You can also watch our webinar Taking stock – Forecasting feed budgets and milk volumes. This explains how to create a new feed budget or adapt your existing plan to suit your current situation, forecast milk volume expectations, and assess how this could affect your income.
Sell surplus stock
Culls
Bringing forward culling dates can reduce milk production. Selling these cull animals saves money in feeding and housing costs, as well as generating income. Optimising cull cow value is important and will be influenced by access to a market, as well as your stocking capacity on the farm. It is important to assess costs if keeping culls to gain condition is of benefit to you.
Dairy youngstock
Work out how many dairy replacements you need to satisfy your herd size. Understand why you are losing cows out of your system and see what improvements could be made to appropriately reduce the replacement rate.
Could you calve replacements earlier (22–24 months) so you have fewer heifers? If you bought better quality feed, the overall costs of rearing might stay the same but allow you to do a better job with fewer heifers. This could also reduce the cost of rearing replacements.
Talk to your local auction market because, if they are not holding live markets, many are offering a matching service for sale of stock between farmers.
Sell excess machinery
Dairy farms can often have too much kit on farm. They often use modern tractors that are too big for the job, or take the expensive route to machine ownership through repayment schemes. Do you really need all of the machinery you have, or could some of it be sold?
This webinar, Machinery for farming or farming for machinery, reviews the idea.
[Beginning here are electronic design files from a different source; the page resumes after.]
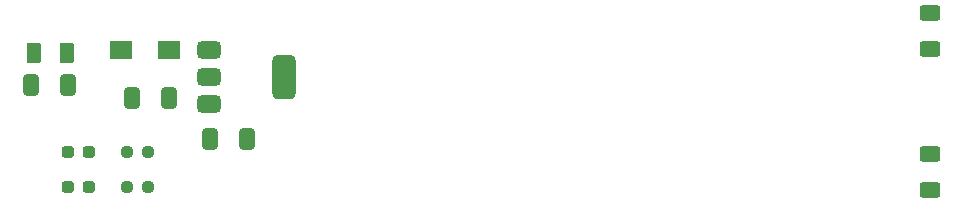
<source format=gbr>
%TF.GenerationSoftware,KiCad,Pcbnew,9.0.0*%
%TF.CreationDate,2025-03-09T21:01:43-04:00*%
%TF.ProjectId,RobocupSwinderPCB,526f626f-6375-4705-9377-696e64657250,1*%
%TF.SameCoordinates,Original*%
%TF.FileFunction,Paste,Top*%
%TF.FilePolarity,Positive*%
%FSLAX46Y46*%
G04 Gerber Fmt 4.6, Leading zero omitted, Abs format (unit mm)*
G04 Created by KiCad (PCBNEW 9.0.0) date 2025-03-09 21:01:43*
%MOMM*%
%LPD*%
G01*
G04 APERTURE LIST*
G04 Aperture macros list*
%AMRoundRect*
0 Rectangle with rounded corners*
0 $1 Rounding radius*
0 $2 $3 $4 $5 $6 $7 $8 $9 X,Y pos of 4 corners*
0 Add a 4 corners polygon primitive as box body*
4,1,4,$2,$3,$4,$5,$6,$7,$8,$9,$2,$3,0*
0 Add four circle primitives for the rounded corners*
1,1,$1+$1,$2,$3*
1,1,$1+$1,$4,$5*
1,1,$1+$1,$6,$7*
1,1,$1+$1,$8,$9*
0 Add four rect primitives between the rounded corners*
20,1,$1+$1,$2,$3,$4,$5,0*
20,1,$1+$1,$4,$5,$6,$7,0*
20,1,$1+$1,$6,$7,$8,$9,0*
20,1,$1+$1,$8,$9,$2,$3,0*%
G04 Aperture macros list end*
%ADD10RoundRect,0.250000X0.625000X-0.400000X0.625000X0.400000X-0.625000X0.400000X-0.625000X-0.400000X0*%
%ADD11RoundRect,0.237500X0.287500X0.237500X-0.287500X0.237500X-0.287500X-0.237500X0.287500X-0.237500X0*%
%ADD12RoundRect,0.237500X-0.250000X-0.237500X0.250000X-0.237500X0.250000X0.237500X-0.250000X0.237500X0*%
%ADD13R,1.900000X1.500000*%
%ADD14RoundRect,0.250000X-0.412500X-0.650000X0.412500X-0.650000X0.412500X0.650000X-0.412500X0.650000X0*%
%ADD15RoundRect,0.375000X-0.625000X-0.375000X0.625000X-0.375000X0.625000X0.375000X-0.625000X0.375000X0*%
%ADD16RoundRect,0.500000X-0.500000X-1.400000X0.500000X-1.400000X0.500000X1.400000X-0.500000X1.400000X0*%
%ADD17RoundRect,0.250000X0.412500X0.650000X-0.412500X0.650000X-0.412500X-0.650000X0.412500X-0.650000X0*%
%ADD18RoundRect,0.250000X-0.375000X-0.625000X0.375000X-0.625000X0.375000X0.625000X-0.375000X0.625000X0*%
G04 APERTURE END LIST*
D10*
%TO.C,R1*%
X169075000Y-80650000D03*
X169075000Y-77550000D03*
%TD*%
D11*
%TO.C,D1*%
X97862500Y-89300000D03*
X96112500Y-89300000D03*
%TD*%
D12*
%TO.C,R3*%
X101075000Y-89300000D03*
X102900000Y-89300000D03*
%TD*%
D13*
%TO.C,L1*%
X100550000Y-80700000D03*
X104650000Y-80700000D03*
%TD*%
D14*
%TO.C,C5*%
X108137500Y-88200000D03*
X111262500Y-88200000D03*
%TD*%
D15*
%TO.C,U3*%
X108050000Y-80700000D03*
X108050000Y-83000000D03*
X108050000Y-85300000D03*
D16*
X114350000Y-83000000D03*
%TD*%
D10*
%TO.C,R2*%
X169075000Y-92600000D03*
X169075000Y-89500000D03*
%TD*%
D17*
%TO.C,C4*%
X104662500Y-84800000D03*
X101537500Y-84800000D03*
%TD*%
D18*
%TO.C,F1*%
X93200000Y-81000000D03*
X96000000Y-81000000D03*
%TD*%
D17*
%TO.C,C3*%
X96062500Y-83700000D03*
X92937500Y-83700000D03*
%TD*%
D12*
%TO.C,R4*%
X101075000Y-92300000D03*
X102900000Y-92300000D03*
%TD*%
D11*
%TO.C,D2*%
X97862500Y-92300000D03*
X96112500Y-92300000D03*
%TD*%
M02*

</source>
Although it focuses on arable kit, the thought processes are just as applicable for dairy-based units.
Explore other income sources
Diversification
Diversifying your business can make it more resilient – but it needs to be properly planned for success.
Our webinar Diversification or distraction? can help you assess when is the right time to diversify, what you should consider and which tools are available to plan a farm diversification.
Read more about diversification
Rear heifers for others
Rearing heifers on contract for another dairy business can take advantage of your skills and infrastructure. Heifers are usually delivered to a contract rearer at 2–6 months of age, and returned to the farmer at 4–6 weeks prior to calving.
Contracts should define each party's responsibilities, and the rearer should be insured for any third-party claims involving the contract-reared heifers. It’s essential that you understand the costs of heifer rearing so that you price your service correctly.
Hire out cows
A cow hire agreement allows the owner of dairy cows to hire them out to another dairy farmer for a fee. Ownership of progeny from the hired cows usually remains with the farmer hiring them in (the lessee), but the owner may have the right to buy them.
Should any of the cows die, or become unproductive, the owner will replace them.
Work as a contractor
Agricultural contracting can be a viable option, provided you go in with your eyes open, do the right research and ensure there is a market for your proposed services.
Contracting can take a number of formats, from specialist farming services (such as drilling, harvesting, crop spraying or livestock services), to more complex contract, whole farm and joint farming arrangements.
Getting the costings right is a vital step to making it work. Overheads can be crippling and, with machinery replacement costs escalating each year, it is critical that jobs are carefully calculated, to make certain that capital is wisely invested and a return is possible.